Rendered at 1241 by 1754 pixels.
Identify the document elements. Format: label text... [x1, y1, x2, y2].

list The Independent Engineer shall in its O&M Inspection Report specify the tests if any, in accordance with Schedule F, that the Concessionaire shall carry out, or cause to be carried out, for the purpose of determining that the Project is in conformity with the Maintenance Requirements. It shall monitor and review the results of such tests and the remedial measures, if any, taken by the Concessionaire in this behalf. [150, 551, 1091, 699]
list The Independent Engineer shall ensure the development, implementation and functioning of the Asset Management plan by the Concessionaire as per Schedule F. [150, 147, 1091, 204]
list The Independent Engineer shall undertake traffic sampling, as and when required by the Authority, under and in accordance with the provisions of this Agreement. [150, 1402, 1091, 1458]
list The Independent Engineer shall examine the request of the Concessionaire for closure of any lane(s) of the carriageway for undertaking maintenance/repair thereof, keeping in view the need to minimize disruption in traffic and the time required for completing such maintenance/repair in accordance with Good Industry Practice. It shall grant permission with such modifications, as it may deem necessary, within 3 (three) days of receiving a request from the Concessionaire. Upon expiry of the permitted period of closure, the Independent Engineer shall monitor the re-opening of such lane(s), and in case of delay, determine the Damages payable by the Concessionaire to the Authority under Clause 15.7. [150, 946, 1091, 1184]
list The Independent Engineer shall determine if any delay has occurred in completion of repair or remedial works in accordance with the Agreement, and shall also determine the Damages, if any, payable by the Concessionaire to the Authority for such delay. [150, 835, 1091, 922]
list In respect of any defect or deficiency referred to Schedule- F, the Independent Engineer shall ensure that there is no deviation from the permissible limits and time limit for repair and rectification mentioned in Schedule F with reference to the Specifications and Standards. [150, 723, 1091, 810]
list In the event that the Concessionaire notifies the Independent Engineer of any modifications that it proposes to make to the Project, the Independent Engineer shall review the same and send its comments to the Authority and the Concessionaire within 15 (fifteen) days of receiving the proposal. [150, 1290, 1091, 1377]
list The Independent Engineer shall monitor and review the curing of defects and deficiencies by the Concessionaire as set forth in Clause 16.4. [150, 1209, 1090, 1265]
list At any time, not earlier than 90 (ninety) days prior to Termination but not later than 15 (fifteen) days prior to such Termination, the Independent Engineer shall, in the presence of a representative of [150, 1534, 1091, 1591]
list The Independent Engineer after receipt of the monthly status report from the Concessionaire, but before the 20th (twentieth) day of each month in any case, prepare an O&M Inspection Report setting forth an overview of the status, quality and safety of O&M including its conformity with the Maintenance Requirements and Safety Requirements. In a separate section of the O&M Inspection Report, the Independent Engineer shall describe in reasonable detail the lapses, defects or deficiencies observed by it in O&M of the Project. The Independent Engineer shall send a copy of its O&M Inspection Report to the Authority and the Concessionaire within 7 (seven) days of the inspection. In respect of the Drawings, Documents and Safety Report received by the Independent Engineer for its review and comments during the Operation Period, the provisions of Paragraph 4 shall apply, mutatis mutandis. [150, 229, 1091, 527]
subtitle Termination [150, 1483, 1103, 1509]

§ **THE PROBLEM**
Every line containing the string "Termination" should be pulled from the listing and copied.

§ **REPLY**
list At any time, not earlier than 90 (ninety) days prior to Termination but not later than 15 (fifteen) days prior to such Termination, the Independent Engineer shall, in the presence of a representative of [150, 1534, 1091, 1591]
subtitle Termination [150, 1483, 1103, 1509]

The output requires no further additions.